SOURCE DOCUMENT:

+--

FTC Chair Khan, already known as a champion of antitrust reform during her time in academia, has worked to further the Order’s aggressive mandate.  In an internal memo from September 2021, Chair Khan announced that the FTC should take a “holistic” approach to how it considers antitrust violations, focusing on root causes of and incentives for unlawful conduct instead of one-off remedies. This call to address “rampant consolidation and the dominance that it has enabled” has driven several notable policy changes at the FTC (detailed below).  Although AAG Kanter was only confirmed by the Senate in November 2021, his policy views appear to be consonant with those of Chair Khan. AAG Kanter has previously criticized Big Tech and questioned the prevailing consumer welfare standard (which US courts apply to evaluate mergers and conduct under the antitrust laws) as inconsistent with market realities. (News coverage of the confirmation hearings can be found here).

Private Equity in the FTC’s Crosshairs

Chair Khan’s September 2021 memo also suggested a policy focus on whether the private equity investment model encourages unfair business practices. Chair Khan called on the FTC to investigate whether private equity firms contribute to “extractive business models,” which “may distort ordinary incentives in ways that strip productive capacity and may facilitate unfair methods of competition and consumer protection violations.” In particular, combatting practices that prey upon marginalized communities will be a “key priority.”

+--

RECORDED INFORMATION:
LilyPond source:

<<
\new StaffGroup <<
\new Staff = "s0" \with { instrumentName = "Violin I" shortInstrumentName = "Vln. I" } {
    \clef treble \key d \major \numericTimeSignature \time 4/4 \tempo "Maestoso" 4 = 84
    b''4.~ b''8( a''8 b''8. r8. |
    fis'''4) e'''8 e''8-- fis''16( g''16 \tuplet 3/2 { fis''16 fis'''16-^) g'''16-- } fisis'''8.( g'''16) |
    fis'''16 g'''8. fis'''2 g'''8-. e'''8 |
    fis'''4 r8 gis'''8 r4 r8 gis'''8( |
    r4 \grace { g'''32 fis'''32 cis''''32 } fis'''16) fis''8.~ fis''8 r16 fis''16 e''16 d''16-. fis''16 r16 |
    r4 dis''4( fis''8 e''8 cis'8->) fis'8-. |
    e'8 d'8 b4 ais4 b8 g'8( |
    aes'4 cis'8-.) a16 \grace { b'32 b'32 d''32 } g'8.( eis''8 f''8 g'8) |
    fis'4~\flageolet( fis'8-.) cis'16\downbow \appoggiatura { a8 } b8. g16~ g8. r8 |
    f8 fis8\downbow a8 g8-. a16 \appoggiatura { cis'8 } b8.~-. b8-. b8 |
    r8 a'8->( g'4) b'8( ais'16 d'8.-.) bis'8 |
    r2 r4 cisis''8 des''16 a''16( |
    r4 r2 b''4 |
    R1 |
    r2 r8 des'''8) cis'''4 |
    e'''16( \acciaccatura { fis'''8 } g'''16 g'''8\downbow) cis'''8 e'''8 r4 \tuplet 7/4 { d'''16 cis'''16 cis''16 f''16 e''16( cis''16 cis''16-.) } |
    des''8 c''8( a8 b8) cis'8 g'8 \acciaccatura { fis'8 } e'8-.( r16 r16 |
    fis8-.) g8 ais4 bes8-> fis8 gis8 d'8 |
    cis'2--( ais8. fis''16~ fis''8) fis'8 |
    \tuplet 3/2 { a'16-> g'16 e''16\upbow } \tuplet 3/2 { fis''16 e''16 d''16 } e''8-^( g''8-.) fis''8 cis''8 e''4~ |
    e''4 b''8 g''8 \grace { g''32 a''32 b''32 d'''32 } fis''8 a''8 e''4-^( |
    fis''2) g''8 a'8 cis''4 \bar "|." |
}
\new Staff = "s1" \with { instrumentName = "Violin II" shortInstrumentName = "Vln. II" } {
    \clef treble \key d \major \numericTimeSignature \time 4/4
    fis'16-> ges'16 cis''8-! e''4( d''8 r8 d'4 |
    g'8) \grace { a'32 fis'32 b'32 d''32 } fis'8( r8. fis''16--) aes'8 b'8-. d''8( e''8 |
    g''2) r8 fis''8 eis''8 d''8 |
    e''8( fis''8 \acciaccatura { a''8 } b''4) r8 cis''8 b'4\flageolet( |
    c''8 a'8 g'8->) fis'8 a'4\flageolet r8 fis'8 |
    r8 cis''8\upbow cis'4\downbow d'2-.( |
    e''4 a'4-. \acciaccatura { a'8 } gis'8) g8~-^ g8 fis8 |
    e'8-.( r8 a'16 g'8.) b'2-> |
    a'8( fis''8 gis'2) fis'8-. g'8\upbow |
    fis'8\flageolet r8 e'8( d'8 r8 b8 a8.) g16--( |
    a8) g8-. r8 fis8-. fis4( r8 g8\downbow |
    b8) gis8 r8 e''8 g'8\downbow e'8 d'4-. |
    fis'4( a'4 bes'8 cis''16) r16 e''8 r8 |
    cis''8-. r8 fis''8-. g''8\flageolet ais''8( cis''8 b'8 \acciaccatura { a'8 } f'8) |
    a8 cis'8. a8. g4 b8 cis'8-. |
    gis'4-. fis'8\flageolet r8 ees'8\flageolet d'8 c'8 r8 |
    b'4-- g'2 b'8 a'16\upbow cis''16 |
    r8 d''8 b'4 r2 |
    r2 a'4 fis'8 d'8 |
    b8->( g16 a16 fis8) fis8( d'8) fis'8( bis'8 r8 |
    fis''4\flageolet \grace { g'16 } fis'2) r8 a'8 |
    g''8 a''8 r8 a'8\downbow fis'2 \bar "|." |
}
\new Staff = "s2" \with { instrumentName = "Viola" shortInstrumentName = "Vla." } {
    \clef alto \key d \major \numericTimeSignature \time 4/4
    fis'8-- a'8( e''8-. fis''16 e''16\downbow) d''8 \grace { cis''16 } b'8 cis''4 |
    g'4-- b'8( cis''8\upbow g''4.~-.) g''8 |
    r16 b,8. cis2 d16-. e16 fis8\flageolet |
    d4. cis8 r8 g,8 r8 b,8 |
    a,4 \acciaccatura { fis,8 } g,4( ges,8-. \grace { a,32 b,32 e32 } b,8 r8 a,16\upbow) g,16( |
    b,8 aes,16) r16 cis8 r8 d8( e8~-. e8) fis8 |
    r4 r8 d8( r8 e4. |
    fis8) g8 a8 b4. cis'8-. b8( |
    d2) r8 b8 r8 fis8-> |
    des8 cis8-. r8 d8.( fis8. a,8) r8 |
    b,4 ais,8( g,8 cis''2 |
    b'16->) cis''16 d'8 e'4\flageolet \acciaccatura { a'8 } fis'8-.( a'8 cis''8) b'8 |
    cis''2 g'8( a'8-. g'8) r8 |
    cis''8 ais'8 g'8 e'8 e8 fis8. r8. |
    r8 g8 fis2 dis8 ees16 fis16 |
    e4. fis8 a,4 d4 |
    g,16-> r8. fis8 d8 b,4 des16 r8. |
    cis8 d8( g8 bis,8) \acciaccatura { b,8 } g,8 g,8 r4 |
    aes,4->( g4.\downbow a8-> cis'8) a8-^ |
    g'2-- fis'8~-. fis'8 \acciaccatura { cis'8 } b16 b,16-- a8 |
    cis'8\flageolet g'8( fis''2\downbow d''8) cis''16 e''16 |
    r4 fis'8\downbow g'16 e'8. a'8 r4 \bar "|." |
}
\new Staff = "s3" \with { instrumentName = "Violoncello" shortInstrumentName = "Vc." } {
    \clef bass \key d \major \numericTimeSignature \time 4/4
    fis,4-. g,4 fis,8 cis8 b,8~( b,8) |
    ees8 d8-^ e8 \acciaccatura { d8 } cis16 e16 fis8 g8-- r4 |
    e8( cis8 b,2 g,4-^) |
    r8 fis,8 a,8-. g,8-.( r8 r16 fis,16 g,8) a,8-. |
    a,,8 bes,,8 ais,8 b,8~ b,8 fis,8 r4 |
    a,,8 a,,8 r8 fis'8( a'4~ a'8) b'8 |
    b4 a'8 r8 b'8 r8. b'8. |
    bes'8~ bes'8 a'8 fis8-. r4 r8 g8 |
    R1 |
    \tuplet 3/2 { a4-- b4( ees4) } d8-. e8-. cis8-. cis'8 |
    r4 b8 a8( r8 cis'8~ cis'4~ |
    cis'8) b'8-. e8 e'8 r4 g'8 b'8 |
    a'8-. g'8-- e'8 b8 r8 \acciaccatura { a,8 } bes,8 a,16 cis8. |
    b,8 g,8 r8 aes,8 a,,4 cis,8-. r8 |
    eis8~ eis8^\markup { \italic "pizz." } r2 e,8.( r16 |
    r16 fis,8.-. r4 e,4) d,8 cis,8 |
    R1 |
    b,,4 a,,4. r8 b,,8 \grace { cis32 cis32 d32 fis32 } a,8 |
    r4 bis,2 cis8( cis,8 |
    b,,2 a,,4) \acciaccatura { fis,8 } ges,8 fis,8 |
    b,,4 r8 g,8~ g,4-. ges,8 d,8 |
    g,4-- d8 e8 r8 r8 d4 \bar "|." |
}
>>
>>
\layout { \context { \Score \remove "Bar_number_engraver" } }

+--

JOBS:
1. According to the passage on FTC antitrust policy, when did the Senate confirm AAG Kanter?
2. Resume the passage on FTC antitrust policy, picking up after its last sentence.
The listing is not needed for anything here.

TASK RESPONSES:
1. In November 2021.

2.
Traditionally, private equity deals were often seen as financially-driven and unlikely to raise substantive competition concerns. Accordingly, many of these deals were non-reportable or received grants of early termination of the HSR waiting period. Yet already in 2020, former FTC Commissioner Rohit Chopra encouraged an “increase [in] focus on non-reportable transactions,” and especially private equity firms’ appetite for, “roll-up transactions not subject to HSR reporting.” We expect that both US agencies will adopt this focus and intensify their scrutiny of all private equity transactions. Indeed, Holly Vedova, Director of the FTC’s Bureau of Competition, wrote in a blog post in September 2021 that merger reviews will now consider “how the involvement of investment firms may affect market incentives to compete.”

What to Expect

Among other important trends, the following developments and policy changes will be important to monitor in the coming year:

  • New leadership in the driver’s seat: Alvaro Bedoya’s nomination as FTC Commissioner (replacing Rohit Chopra) has been resubmitted to the Senate by the Biden Administration after expiring in December 2021. When confirmed, Bedoya’s appointment will solidify the 3-to-2 Democratic majority at the FTC. 

    On November 16, 2021, Jonathan Kanter was confirmed as Assistant Attorney General of the DOJ’s Antitrust Division. AAG Kanter called Chair Khan a “bonafide rockstar and visionary” in the antitrust world and said he’s among her biggest fans. Although some divergence between the US agencies remains possible (e.g., we do not expect the DOJ to consider ESG issues in the way the FTC has signaled), we expect the new leadership at both agencies to continue pushing aggressive enforcement initiatives.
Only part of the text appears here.